Pejabat Kementerian Koperasi dan UKM Prakoso Budi Susetyo mengajak semua pihak terutama kementerian dan lembaga untuk merancang program pemberdayaan masyarakat secara terpadu, fokus, dan sinergis lintas sektoral. "Saya melihat program-program pemberdayaan masyarakat yang ada saat ini belum langsung menyentuh dan belum tepat sasaran," kata Deputi Bidang Pengembangan Sumber Daya Manusia (SDM) Prakoso Budi Susetyo di Jakarta, Sabtu.

Menurut dia, banyak program yang dirancang justru terkesan asal dilaksanakan agar anggaran bisa terserap dengan baik tanpa ada orientasi hasil yang berguna bagi kepentingan masyarakat.

Bahkan, kata Prakoso, sampai sejauh ini banyak anggaran terkesan dihamburkan untuk pelaksanaan kegiatan yang berskala kecil dan tidak fokus. "Contohnya tidak usah jauh-jauh di kementerian ini ada program bantuan untuk Tempat Praktek Keterampilan Usaha (TPKU) yang dianggarkan pertahun bagi 100 sampai 200 TPKU," katanya.

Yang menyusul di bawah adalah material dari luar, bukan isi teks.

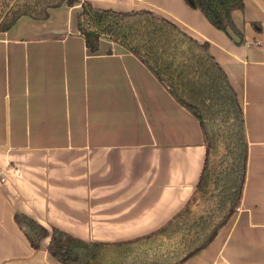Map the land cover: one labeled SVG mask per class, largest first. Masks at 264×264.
I'll use <instances>...</instances> for the list:
<instances>
[{"label": "crops", "instance_id": "1", "mask_svg": "<svg viewBox=\"0 0 264 264\" xmlns=\"http://www.w3.org/2000/svg\"><path fill=\"white\" fill-rule=\"evenodd\" d=\"M90 1L151 9L209 43L243 108L247 177L229 221L181 264H264V0L233 13L243 41L185 0ZM80 9L64 4L0 32V264H59L49 237L32 247L17 212L85 241L118 242L167 224L196 192L206 154L198 118L108 37L91 52Z\"/></svg>", "mask_w": 264, "mask_h": 264}, {"label": "trees", "instance_id": "2", "mask_svg": "<svg viewBox=\"0 0 264 264\" xmlns=\"http://www.w3.org/2000/svg\"><path fill=\"white\" fill-rule=\"evenodd\" d=\"M185 1L218 29L244 40L233 16L244 9V0ZM64 4L81 5L77 29L91 52H98L101 38L108 37L137 56L198 118L205 160L187 204L167 224L138 238L89 242L57 227L49 229L24 213H15V221L36 250L49 237L47 251L59 264H181L211 243L243 197L249 142L237 91L207 41L147 8L114 10L90 0H0V32L23 16L47 19L52 9Z\"/></svg>", "mask_w": 264, "mask_h": 264}]
</instances>
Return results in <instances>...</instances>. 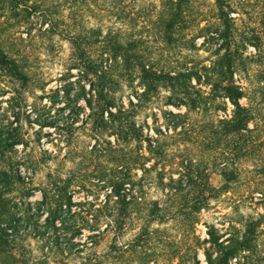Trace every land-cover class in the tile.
Here are the masks:
<instances>
[{
	"label": "rangeland",
	"instance_id": "1",
	"mask_svg": "<svg viewBox=\"0 0 264 264\" xmlns=\"http://www.w3.org/2000/svg\"><path fill=\"white\" fill-rule=\"evenodd\" d=\"M225 1L232 7L227 16L218 17L215 0H197L205 6L204 14L195 17L196 21L202 18V26L215 23L225 36L214 32L207 39L200 35L193 43H182L155 34L153 22L159 0H63L61 4L30 0L29 5L36 3L37 11L32 14L34 21L22 27L13 3L0 0V49L25 56L31 75L28 84L9 82V78L0 82V133H19L22 141L15 145L17 159L39 163L33 185H38L47 171L71 179L72 212L76 210L77 214H63L57 221L60 226L64 220L60 232L65 242L69 237L73 242L84 241L93 232L89 228L91 217L104 203L117 166L122 165L144 187L146 203L142 208L130 209L123 225L120 215L114 214L113 264H193L196 236L201 240L207 236V224L215 225L221 239L235 246L229 264H264V0ZM47 13L58 18L57 33L44 31L48 22H43L42 16ZM98 20L144 35V55L156 66L226 64V59L219 58L225 50L218 51V43L231 42L234 79L245 90L241 103L251 108V131L233 136L214 134L219 119L231 116V102L208 100L201 110L188 111L186 105L171 103L170 91L160 88L143 98L134 116L143 137L155 139L159 149L150 150L148 138L141 142L119 141L112 128L100 126L88 116L89 78L70 66L72 48L67 36L73 24L81 22L82 27H91ZM147 24L152 27L149 31ZM132 72L124 68L113 73L119 102L126 106L129 98L137 99L135 86L130 83H138V71ZM220 153L225 156V175L230 181L226 190L201 210L195 225L184 201L166 195L158 175H163L164 183L170 176L177 179L189 161L195 168L200 165V177L220 186L224 179L218 165ZM23 163L20 166L24 172ZM144 167L149 171L140 180ZM40 198L39 190L29 197L32 201ZM105 219L101 216L99 224L104 226ZM138 233L140 240L136 238ZM28 240L30 248L38 252L36 240ZM104 248L101 245L98 250ZM198 256L201 264H207L204 246L199 248ZM49 264L56 263L50 260Z\"/></svg>",
	"mask_w": 264,
	"mask_h": 264
},
{
	"label": "trees",
	"instance_id": "2",
	"mask_svg": "<svg viewBox=\"0 0 264 264\" xmlns=\"http://www.w3.org/2000/svg\"><path fill=\"white\" fill-rule=\"evenodd\" d=\"M2 1L13 3L20 27L34 21L32 18L35 15L32 17V14L37 11L36 3L29 5L30 0ZM159 1L153 28L155 34H162L164 40L171 41L175 38V41L180 40L182 43L188 40L193 43L194 38L200 35L205 39L207 36H213L214 32L220 37L225 36L215 23L208 22L202 26L201 17L196 21L197 16L204 14L205 6L197 0ZM51 2L61 4L63 0H51ZM215 3L219 18L227 16L232 9L231 3H226L225 0H215ZM50 16L51 14L48 13L46 17L42 16V21L48 22L44 31L57 33L58 18ZM82 26L81 22L74 23L73 29L67 36L72 48L70 66L79 68L81 76L89 78L90 96L86 99L90 107L88 116L100 122V126L108 125L112 128L119 141L122 139L128 142H141L148 138L150 150L159 149L155 139L153 141L150 137H143L142 128L136 124L134 116L143 98L158 92L160 88H167L170 91L168 100L171 103L178 106L186 105L188 111L201 110L208 100L214 102L219 99L222 102H231L234 106L231 116L219 119L214 134L219 132L221 135L233 136L238 132L244 135L242 132L251 131L249 128V121L252 119L251 108L241 103L245 90L234 79L236 69L229 52L231 42L218 43V51L225 50L219 58L226 59V64L209 66L185 63L181 66H156L144 55L146 39L140 32L128 33L126 29L115 27L114 22L101 20H98L95 26ZM147 26H149L147 31L152 29L149 24ZM20 38L23 39L21 36ZM124 68L130 69L131 72L138 71L135 74L138 83L136 85L130 83V86H135L133 92L137 99L134 101V98H129L127 106L123 101L119 102L120 97L117 94L118 89L115 88L113 74L116 70ZM0 77L2 78L0 82L9 78V82L18 81L21 84H28L31 75L27 70L26 57L0 49ZM132 80L133 78L129 82ZM202 86L208 87L209 90L203 89ZM219 127L223 132H220ZM21 141L19 133L13 131L0 133V264H49L50 260L56 264H66L68 261L72 264H113L115 256L113 216L116 213L120 215L119 222L123 225L130 209L142 208L146 203L142 196L144 187L132 179L128 168L117 166L116 173L111 179V191L91 217L93 224L89 228L93 232L89 233L84 241L73 242L72 237H69L68 242H65L60 232L64 220L61 223L62 227L58 226L57 221L63 214H77L76 210L72 212L73 201L69 188L71 179L62 178L57 171H47L40 183L33 185L40 165L37 161L34 164L21 161L26 164L25 171H22L21 159H17L15 149V145ZM245 142L247 143V140ZM219 157L218 165L224 176L220 186H215L209 179L200 177V165L197 164L195 168L189 161L183 165L184 173L177 179L170 176L164 183L163 175H158L166 195L180 197L184 201L183 206L185 209L189 208L188 214L195 225L199 222L201 210L206 209L211 199L217 198L226 190L230 181L225 175L227 172L225 156L220 153ZM147 171L149 168L144 167V174L139 178L140 180ZM127 183L129 186L126 185ZM36 190L41 192V198L32 201L29 197ZM45 213L46 216L41 220ZM101 216L107 220L104 226L99 224ZM206 232L207 236L202 240L196 236L193 264H201L198 256L201 246H204L207 264H229L236 253L235 246L226 243L227 239H221L213 224H207ZM136 238L140 240L141 233H138ZM28 239L36 240L38 252L35 253L30 248ZM101 245L105 246L103 251L98 250ZM124 252L125 250L122 251L121 256Z\"/></svg>",
	"mask_w": 264,
	"mask_h": 264
}]
</instances>
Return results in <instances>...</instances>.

Program itu, kata Prakoso, sangat bagus hanya saja jika mengandalkan kekuatan kementeriannya saja maka dibutuhkan waktu setidaknya 90 tahun untuk menyentuh dan membantu TPKU di seluruh Indonesia yang berjumlah 9.000 TPKU.

Hal itu, menurut dia, memerlukan keterlibatan instansi lain untuk turut serta melaksanakan program serupa.

Ia berpendapat, jika instansi berjalan sendiri-sendiri dengan program yang skalanya kecil-kecil karena ego sektoral, maka tidak akan memberikan pengaruh yang signifikan bagi pemberdayaan masyarakat. "Anggaran kita sebagian besar dihabiskan hanya untuk menggugurkan kewajiban, jangan tanyakan soal outcome. Nyaris tidak ada," katanya.

Oleh karena itu, pihaknya mengajak semua instansi untuk merancang atau terlibat dalam penyusunan program bersama, misalnya untuk menyukseskan Gerakan Kewirausahaan Nasional (GKN) demi mencetak lebih banyak wirausahawan mandiri baru di Tanah Air.

Prakoso juga menyatakan kebutuhan dalam negeri (domestik) harus dipastikan terpenuhi sebelum mengekspor terutama untuk komoditas berbasis sembilan bahan makanan pokok (sembako). "Kebutuhan akan sembako di dalam negeri harus terpenuhi, pokoknya sembako kita harus mandiri baru ekspor kemudian," kata Prakoso.

Menurut dia, ekspor kebutuhan bahan pangan pokok termasuk di dalamnya produk pertanian, perikanan, dan perkebunan sementara kebutuhan domestik masih tinggi justru akan memaksa dilakukannya impor atas produk-produk tersebut.

Ia berpendapat, lebih ideal jika kebutuhan domestik terlebih dahulu dipenuhi sebelum ekspor dilakukan. "Dengan mendorong ekspor bisa jadi neraca perdagangan seimbang bahkan bagus tapi ingat pondasi ekonomi di bawah akan rapuh karena yang di ekspor itu bahan kebutuhan pokok," katanya.

Menurut dia, mendorong ekspor sah-sah saja sepanjang itu untuk produk-produk tersier, terutama produk industri kreatif termasuk kerajinan tangan di dalamnya.